- _Human pose keypoint data_
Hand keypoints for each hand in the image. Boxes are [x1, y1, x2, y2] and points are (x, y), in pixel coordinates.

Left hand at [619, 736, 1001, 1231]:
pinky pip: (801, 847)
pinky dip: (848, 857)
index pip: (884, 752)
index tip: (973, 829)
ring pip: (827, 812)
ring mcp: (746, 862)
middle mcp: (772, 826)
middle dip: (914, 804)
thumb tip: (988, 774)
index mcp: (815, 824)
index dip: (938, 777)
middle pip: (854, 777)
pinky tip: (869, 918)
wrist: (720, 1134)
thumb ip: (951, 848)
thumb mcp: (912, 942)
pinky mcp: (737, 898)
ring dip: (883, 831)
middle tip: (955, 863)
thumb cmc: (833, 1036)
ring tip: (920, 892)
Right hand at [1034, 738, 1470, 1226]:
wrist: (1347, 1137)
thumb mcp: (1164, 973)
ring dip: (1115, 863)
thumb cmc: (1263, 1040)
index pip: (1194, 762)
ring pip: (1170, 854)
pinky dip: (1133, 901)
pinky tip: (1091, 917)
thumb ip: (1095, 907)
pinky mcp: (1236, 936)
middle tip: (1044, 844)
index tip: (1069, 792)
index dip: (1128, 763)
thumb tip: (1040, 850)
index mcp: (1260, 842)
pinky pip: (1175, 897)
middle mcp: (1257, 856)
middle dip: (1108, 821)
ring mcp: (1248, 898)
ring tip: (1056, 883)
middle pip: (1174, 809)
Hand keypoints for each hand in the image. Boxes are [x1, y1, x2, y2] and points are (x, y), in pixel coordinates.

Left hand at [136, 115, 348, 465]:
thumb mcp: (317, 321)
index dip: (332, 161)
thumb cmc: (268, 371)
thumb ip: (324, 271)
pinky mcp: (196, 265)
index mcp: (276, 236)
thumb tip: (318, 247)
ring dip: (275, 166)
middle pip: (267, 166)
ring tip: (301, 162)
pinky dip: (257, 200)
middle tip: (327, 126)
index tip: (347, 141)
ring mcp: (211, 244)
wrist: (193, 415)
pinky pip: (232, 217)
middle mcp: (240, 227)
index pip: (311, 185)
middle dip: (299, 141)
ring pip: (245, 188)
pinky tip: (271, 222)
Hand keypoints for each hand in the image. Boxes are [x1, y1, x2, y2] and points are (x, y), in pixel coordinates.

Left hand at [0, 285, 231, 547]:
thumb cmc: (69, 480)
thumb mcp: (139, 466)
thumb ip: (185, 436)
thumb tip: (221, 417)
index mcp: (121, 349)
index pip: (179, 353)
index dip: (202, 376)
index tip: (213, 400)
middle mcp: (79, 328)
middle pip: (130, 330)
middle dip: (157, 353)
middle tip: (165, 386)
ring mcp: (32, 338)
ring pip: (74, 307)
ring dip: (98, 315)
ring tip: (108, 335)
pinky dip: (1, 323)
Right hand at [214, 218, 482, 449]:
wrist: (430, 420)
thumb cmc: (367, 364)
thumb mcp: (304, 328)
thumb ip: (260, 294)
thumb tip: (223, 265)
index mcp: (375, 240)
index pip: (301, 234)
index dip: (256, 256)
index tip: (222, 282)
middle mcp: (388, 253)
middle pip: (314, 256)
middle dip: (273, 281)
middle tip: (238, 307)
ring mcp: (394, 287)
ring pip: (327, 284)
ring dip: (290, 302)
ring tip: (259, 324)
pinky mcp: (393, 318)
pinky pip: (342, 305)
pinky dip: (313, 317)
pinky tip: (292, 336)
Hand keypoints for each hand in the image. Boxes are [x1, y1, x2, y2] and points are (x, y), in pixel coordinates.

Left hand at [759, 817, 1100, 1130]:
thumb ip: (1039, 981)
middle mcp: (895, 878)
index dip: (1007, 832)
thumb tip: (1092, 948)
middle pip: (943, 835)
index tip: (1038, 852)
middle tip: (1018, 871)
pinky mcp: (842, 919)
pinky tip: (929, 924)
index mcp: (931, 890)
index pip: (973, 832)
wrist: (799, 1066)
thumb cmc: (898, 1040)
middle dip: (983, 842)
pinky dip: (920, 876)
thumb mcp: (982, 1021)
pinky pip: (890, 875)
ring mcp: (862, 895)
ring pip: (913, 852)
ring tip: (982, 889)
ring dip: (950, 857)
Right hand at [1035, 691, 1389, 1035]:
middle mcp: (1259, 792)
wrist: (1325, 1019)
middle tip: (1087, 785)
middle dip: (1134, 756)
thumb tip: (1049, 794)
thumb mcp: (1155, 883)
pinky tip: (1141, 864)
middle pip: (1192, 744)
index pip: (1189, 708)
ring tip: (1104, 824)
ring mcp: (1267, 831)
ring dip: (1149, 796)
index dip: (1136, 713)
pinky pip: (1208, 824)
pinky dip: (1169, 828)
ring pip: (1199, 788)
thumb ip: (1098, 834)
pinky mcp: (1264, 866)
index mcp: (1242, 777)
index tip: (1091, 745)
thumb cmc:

- _WHAT YOU ARE ASKED TO DO_
All lines in the records above that contain "Left" are to be reported.

- _OUTPUT FOR THIS TASK_
Left hand at [619, 736, 1001, 1231]:
Left hand at [136, 115, 348, 465]:
Left hand at [0, 285, 231, 547]:
Left hand at [759, 817, 1100, 1130]:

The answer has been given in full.